Die Stadt, für die der Pädagoge arbeitet, reagierte und informierte die Kinder- und Jugendhilfe. Auch die Staatsanwaltschaft St. Pölten befasste sich mit der Causa, sah aber von einem Ermittlungsverfahren ab. Seitens der Bildungsdirektion NÖ hieß es, dass der Mann an den Schulen nicht mehr zum Einsatz kommen werde.

Vorwürfe stammen nur von einer Familie.

Die Aufregung war also groß, doch in den vergangenen Tagen haben sich zahlreiche Eltern beim KURIER gemeldet. Sie zeichnen nun jedoch ein völlig anderes Bild der angeblichen Vorgänge, die sich in der Einrichtung zugetragen haben sollen. Grundtenor: Die Kinder hätten aus eigenem Antrieb „Hundespiele“ durchgeführt. Die besagten Vorwürfe würden zudem nur von einer Familie stammen.

„Meine Tochter hat gesagt, dass die Kinder das miteinander gespielt haben. Der Pädagoge hat gesagt, sie dürften sich nichts um den Hals binden, sondern – wenn überhaupt – nur um den Bauch. Sie hat nie gesehen, dass der Pädagoge in irgendeiner Weise mitgespielt hätte“, berichtet eine Mutter.

„Mein Sohn hat in diese Richtung auch nie etwas erwähnt und geht jetzt schon das dritte Jahr in den Hort. Auf die Nachfrage, ob dort jemand Hund spiele, hat er gemeint: ja, aber der Pädagoge spiele nicht mit. Und er mag den Pädagogen auch sehr gerne“, berichtet ein anderer Elternteil.

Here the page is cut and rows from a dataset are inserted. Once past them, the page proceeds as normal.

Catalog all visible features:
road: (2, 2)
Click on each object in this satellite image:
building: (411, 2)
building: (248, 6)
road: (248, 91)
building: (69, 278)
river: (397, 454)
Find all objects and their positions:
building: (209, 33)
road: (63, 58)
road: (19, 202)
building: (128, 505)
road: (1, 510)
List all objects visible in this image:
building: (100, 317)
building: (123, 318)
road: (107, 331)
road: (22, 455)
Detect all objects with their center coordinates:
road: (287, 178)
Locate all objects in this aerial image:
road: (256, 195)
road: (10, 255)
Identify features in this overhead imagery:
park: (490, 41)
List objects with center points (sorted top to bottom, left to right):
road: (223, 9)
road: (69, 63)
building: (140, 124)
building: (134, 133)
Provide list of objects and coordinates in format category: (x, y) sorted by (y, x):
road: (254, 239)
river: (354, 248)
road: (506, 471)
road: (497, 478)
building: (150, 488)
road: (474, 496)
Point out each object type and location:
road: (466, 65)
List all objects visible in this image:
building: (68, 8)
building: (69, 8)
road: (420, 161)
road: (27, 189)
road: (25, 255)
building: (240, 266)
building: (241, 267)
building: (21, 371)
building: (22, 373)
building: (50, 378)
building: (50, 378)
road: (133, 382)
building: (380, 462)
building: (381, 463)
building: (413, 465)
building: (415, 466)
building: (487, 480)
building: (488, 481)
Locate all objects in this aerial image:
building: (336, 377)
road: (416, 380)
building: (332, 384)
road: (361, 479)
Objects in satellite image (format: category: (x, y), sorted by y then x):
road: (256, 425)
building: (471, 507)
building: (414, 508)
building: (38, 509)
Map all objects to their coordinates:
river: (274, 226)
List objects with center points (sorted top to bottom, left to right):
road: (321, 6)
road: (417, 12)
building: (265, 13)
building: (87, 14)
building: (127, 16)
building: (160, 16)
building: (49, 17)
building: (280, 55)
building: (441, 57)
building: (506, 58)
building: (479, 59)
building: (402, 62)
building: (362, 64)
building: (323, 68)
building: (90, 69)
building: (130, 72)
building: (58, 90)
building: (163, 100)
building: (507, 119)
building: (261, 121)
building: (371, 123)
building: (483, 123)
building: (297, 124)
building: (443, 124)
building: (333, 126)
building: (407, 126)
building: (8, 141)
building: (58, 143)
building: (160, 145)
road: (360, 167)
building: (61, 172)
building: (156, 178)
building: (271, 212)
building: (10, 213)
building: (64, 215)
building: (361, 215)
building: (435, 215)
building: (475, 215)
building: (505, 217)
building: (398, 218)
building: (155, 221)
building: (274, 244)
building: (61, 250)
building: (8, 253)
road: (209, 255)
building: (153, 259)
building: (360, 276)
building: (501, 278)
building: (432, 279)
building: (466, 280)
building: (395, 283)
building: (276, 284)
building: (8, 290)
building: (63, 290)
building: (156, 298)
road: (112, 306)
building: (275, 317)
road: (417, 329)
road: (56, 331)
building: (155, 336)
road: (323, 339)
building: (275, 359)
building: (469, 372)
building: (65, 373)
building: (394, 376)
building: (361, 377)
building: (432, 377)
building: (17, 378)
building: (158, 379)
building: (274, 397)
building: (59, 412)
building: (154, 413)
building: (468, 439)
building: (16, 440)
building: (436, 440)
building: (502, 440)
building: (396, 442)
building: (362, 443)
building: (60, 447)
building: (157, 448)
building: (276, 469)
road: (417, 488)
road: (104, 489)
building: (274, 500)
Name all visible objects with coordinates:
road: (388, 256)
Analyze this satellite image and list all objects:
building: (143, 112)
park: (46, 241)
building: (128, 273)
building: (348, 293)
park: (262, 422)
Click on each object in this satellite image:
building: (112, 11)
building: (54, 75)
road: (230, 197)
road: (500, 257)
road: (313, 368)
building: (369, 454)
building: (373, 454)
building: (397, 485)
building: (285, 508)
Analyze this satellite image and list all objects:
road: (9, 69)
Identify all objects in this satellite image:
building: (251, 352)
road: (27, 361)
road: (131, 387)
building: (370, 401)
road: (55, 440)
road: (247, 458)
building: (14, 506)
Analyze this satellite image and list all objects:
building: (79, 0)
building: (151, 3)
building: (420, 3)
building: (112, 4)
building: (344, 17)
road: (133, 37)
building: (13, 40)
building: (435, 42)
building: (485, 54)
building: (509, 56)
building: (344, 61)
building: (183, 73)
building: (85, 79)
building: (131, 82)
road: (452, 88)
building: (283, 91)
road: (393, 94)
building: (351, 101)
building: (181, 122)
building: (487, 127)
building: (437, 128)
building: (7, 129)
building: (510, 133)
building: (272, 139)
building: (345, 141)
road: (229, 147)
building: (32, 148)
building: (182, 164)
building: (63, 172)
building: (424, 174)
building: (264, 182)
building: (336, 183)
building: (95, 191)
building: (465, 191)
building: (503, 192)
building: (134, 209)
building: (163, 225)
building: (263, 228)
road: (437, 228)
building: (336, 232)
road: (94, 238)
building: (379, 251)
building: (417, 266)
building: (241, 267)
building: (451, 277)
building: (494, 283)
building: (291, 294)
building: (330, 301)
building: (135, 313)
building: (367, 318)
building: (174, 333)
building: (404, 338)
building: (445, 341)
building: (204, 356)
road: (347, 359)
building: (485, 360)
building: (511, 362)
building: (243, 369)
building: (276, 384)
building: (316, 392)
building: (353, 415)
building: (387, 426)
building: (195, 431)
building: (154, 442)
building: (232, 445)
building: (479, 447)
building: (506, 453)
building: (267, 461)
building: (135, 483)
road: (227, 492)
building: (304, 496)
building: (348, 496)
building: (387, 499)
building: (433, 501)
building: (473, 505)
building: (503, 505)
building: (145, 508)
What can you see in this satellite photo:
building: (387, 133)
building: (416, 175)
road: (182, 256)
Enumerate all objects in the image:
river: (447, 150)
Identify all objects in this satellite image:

„Möchten uns für den Pädagogen einsetzen.“

Betont wird zudem, dass der Pädagoge allgemein sehr gute Arbeit geleistet habe. „Diese Erfahrungsberichte hier in der Gruppe decken sich eins zu eins mit den Erzählungen unseres Sohnes. Wir haben den Pädagogen als sehr vertrauenswürdigen, wertschätzenden und überaus bemühten Pädagogen erlebt, und er ist der Hauptgrund, warum unser Kind gerne in den Hort geht.“ Und weiter: „Uns ist wichtig zu betonen, dass wir den Pädagogen als verantwortungsbewusst erleben und wir uns daher auch gerne für ihn einsetzen möchten.“

Wie es in dem Fall nun weitergeht, ist noch nicht ganz klar. Dem Vernehmen nach dürfte sich der Pädagoge nun rechtlichen Beistand nehmen, um die Vorwürfe ein für alle Mal aus der Welt zu schaffen.